Volksfeststimmung dominierte. Doch auch die Aufforderung, dabei sich und seine Anliegen zu präsentieren, stieß auf begeisterten Widerhall: Neben öffentlichen Geburtstagsfeiern zeigten sich Theatergruppen, Karnevalsvereine koexistierten friedlich mit Ethnogruppen.

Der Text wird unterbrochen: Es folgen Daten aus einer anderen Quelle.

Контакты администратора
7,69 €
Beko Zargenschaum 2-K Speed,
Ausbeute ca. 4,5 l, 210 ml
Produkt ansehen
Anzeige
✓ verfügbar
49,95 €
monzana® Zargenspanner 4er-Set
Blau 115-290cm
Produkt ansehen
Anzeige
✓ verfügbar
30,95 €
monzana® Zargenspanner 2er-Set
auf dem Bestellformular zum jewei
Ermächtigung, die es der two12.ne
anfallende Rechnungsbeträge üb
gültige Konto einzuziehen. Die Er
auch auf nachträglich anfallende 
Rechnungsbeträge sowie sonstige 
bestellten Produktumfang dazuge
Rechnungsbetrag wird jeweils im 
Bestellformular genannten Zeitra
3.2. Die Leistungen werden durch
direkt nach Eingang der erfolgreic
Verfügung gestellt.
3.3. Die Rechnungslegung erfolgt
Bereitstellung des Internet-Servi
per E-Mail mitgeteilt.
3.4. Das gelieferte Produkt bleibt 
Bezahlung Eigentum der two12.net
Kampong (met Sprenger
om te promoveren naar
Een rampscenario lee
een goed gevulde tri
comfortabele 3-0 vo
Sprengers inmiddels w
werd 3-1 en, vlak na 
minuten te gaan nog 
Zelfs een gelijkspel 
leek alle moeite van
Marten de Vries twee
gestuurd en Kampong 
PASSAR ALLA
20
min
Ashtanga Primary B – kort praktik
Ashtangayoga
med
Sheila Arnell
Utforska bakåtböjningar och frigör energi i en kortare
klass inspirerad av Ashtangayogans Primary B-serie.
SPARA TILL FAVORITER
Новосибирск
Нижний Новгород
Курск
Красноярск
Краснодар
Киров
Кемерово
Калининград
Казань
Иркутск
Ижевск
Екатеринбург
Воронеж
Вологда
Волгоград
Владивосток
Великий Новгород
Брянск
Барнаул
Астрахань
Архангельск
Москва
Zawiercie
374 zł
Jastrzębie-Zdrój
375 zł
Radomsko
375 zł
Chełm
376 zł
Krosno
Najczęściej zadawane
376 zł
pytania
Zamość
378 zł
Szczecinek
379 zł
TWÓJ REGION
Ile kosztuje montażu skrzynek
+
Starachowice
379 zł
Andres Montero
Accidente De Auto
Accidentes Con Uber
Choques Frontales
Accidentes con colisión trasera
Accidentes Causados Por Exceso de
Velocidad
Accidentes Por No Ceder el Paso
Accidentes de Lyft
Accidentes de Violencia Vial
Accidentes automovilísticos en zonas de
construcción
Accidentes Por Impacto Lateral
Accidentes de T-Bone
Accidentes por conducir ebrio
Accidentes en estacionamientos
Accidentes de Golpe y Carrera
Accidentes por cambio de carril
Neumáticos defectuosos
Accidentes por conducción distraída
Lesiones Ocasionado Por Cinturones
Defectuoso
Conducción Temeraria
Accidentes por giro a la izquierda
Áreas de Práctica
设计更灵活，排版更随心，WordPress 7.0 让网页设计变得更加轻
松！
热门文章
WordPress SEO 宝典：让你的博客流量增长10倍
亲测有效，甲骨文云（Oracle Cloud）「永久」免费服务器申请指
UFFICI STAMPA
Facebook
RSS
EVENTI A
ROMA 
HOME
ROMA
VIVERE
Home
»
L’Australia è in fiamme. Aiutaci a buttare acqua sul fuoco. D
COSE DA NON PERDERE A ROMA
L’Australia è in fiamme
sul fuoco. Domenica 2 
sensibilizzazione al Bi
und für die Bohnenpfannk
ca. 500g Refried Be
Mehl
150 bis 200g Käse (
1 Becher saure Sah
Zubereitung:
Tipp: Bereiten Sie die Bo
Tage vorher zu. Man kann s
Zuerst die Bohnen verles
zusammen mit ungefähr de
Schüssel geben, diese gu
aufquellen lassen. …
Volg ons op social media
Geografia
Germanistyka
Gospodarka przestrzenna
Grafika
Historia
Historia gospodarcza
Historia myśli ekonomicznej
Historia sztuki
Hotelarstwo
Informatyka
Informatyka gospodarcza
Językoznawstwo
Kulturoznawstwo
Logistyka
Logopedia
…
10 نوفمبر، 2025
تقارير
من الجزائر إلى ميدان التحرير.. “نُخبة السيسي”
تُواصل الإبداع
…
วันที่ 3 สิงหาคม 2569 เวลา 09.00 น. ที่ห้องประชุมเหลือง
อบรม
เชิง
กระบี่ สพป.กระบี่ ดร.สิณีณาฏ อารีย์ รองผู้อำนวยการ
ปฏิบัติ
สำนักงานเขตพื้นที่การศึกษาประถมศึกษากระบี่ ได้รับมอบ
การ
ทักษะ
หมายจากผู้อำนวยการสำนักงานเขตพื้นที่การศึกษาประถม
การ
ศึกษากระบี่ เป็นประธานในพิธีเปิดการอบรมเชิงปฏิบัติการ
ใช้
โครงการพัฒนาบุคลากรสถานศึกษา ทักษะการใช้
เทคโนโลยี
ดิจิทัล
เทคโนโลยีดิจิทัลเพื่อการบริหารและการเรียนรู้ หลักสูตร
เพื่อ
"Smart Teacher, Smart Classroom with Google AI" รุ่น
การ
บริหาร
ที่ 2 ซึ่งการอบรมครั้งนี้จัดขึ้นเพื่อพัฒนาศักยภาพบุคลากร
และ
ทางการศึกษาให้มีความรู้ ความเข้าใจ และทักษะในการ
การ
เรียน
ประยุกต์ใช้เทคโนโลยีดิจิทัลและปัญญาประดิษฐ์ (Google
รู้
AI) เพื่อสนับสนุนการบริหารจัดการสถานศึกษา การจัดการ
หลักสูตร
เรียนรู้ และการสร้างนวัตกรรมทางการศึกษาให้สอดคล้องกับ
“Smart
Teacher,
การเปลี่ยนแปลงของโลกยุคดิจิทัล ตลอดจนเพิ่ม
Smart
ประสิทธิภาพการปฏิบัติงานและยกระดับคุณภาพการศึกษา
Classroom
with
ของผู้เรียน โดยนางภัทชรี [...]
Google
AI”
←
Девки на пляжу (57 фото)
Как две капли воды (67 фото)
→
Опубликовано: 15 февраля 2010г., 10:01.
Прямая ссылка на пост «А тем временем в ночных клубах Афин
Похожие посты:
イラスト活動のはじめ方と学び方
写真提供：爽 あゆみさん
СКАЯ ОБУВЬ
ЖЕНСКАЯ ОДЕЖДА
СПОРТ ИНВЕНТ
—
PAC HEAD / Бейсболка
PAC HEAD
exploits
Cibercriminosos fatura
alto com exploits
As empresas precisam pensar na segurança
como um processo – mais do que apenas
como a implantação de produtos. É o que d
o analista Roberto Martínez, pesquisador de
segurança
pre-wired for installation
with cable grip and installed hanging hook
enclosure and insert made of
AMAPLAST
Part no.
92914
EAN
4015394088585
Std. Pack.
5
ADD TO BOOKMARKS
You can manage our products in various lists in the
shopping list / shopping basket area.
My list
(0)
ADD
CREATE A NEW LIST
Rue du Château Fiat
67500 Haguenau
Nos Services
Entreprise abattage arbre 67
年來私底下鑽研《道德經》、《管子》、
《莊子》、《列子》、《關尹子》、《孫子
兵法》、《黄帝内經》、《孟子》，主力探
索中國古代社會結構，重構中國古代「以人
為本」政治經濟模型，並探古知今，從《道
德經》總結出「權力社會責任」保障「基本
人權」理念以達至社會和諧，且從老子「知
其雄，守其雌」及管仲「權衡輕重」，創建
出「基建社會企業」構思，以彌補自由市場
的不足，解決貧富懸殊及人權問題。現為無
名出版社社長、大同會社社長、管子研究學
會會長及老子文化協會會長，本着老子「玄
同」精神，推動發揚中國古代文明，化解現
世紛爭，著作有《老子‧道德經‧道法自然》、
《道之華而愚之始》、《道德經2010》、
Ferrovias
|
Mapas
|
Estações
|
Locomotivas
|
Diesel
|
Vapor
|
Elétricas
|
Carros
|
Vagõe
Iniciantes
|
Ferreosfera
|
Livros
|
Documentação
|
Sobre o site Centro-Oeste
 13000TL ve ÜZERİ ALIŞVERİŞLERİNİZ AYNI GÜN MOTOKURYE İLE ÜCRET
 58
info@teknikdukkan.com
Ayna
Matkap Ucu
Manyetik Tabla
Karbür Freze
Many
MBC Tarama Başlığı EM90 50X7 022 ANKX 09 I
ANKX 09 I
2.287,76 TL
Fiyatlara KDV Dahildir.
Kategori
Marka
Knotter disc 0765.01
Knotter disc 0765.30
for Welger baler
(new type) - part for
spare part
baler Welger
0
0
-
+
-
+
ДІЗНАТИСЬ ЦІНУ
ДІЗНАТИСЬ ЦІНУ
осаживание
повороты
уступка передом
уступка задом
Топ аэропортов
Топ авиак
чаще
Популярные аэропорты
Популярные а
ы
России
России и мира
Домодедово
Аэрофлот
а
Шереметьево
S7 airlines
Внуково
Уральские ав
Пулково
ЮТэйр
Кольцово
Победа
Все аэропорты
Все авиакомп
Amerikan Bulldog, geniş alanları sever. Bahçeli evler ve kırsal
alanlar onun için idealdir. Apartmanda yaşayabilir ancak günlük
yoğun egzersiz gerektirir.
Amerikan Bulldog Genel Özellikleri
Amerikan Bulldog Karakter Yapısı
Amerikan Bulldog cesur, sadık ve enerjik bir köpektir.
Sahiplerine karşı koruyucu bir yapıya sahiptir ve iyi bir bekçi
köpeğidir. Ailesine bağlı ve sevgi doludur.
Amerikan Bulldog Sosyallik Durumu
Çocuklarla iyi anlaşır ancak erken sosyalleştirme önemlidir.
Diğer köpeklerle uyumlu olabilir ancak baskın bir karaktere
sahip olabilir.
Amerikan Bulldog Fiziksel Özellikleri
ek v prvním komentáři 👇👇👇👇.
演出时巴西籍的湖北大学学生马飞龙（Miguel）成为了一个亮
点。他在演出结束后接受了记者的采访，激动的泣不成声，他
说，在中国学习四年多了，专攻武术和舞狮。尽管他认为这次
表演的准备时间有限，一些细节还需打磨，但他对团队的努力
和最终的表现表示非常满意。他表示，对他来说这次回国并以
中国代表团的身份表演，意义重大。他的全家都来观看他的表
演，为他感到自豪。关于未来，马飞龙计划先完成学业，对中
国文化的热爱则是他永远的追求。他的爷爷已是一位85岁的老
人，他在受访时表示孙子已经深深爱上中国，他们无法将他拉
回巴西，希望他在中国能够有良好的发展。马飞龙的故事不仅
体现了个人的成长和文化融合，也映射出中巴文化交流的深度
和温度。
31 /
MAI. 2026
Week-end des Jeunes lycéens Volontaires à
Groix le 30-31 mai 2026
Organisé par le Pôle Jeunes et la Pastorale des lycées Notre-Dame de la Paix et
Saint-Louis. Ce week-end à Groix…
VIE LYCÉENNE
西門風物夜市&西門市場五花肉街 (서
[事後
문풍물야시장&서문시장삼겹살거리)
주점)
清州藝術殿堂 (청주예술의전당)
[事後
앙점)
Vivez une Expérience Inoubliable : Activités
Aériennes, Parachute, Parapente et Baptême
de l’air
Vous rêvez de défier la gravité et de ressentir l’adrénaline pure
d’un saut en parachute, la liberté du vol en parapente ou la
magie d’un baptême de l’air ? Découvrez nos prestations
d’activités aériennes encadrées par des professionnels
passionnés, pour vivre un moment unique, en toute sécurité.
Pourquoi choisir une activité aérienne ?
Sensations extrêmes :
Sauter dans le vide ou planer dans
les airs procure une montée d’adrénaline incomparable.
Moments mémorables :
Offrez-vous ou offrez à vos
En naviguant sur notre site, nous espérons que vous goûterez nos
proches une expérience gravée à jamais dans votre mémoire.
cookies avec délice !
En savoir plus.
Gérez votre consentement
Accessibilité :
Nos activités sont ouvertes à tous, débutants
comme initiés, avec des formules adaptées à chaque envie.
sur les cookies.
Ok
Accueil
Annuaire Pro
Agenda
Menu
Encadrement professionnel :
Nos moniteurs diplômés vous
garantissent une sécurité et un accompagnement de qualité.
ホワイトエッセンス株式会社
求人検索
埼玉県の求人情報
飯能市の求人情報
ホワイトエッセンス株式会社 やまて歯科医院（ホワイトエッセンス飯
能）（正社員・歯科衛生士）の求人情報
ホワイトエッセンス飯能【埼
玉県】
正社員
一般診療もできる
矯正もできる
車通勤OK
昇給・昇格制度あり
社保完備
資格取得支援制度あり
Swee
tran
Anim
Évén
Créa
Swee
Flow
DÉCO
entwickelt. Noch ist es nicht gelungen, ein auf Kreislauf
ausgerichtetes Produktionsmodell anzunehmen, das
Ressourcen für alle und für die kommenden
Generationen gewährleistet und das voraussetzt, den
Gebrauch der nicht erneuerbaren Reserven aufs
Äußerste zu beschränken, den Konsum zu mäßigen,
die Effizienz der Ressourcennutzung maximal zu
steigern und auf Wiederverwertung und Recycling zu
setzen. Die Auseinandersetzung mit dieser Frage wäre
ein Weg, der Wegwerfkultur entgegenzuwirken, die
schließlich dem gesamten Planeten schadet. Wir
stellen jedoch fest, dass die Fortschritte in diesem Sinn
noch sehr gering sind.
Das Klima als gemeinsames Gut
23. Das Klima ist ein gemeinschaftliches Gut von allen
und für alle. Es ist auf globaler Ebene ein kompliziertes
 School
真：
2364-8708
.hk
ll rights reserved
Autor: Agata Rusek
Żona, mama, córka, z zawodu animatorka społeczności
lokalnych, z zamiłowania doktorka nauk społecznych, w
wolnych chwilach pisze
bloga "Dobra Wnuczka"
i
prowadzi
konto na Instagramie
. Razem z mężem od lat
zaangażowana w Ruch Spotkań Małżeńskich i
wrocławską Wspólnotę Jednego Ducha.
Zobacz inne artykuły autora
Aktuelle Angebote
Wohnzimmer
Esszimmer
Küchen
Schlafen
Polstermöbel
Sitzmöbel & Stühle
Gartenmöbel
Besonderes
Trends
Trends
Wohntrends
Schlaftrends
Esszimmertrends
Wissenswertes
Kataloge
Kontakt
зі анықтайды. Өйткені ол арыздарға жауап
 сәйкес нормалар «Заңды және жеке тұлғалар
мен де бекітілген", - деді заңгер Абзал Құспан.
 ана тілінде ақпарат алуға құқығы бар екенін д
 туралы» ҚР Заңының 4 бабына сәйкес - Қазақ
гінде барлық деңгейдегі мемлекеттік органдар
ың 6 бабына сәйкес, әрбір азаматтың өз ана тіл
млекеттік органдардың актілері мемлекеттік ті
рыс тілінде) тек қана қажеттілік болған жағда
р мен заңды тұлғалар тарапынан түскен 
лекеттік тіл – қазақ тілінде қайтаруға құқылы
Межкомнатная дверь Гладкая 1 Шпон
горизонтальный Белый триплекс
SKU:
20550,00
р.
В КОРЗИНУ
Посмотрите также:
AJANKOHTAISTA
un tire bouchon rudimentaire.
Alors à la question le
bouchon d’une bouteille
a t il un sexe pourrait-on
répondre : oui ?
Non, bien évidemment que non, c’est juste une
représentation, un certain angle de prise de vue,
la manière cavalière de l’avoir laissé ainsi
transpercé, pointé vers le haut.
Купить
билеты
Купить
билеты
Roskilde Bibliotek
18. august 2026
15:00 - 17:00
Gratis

Vom "Bosporuhrus" bis zu Ad-hoc-Dichtern
Auf der "Tischspur" lud etwa die Gruppe "Bosporuhrus" zu türkisch-deutschen Spezialitäten ein. Der "English Table" veranstaltete ein Picknick. Ostfriesen schenkten Tee nach ostfriesischer Art (mit viel Kandiszucker und Schlagobers) aus.
Im Abstand von wenigen Metern fand man Bienenzüchter, Taubenfreunde, die Gruppe "Yogamädels" und eine "Kinderraststätte". Ein Stück weiter gab es Bergmannschöre, Schmuckdesigner und einen Literaturstammtisch, der auf Zuruf von Worten Gedichte fabrizierte.
"Große soziale Skulptur"
Die Veranstalter der Projektgesellschaft Ruhr.2010 zeigten sich vom Zulauf, der alle Erwartungen weit übertroffen hatte, begeistert. "Es ist beeindruckend - ein wahres Volksfest. Die Kulturhauptstadt kommt an bei den Leuten", sagte der Künstlerische Direktor Dieter Gorny.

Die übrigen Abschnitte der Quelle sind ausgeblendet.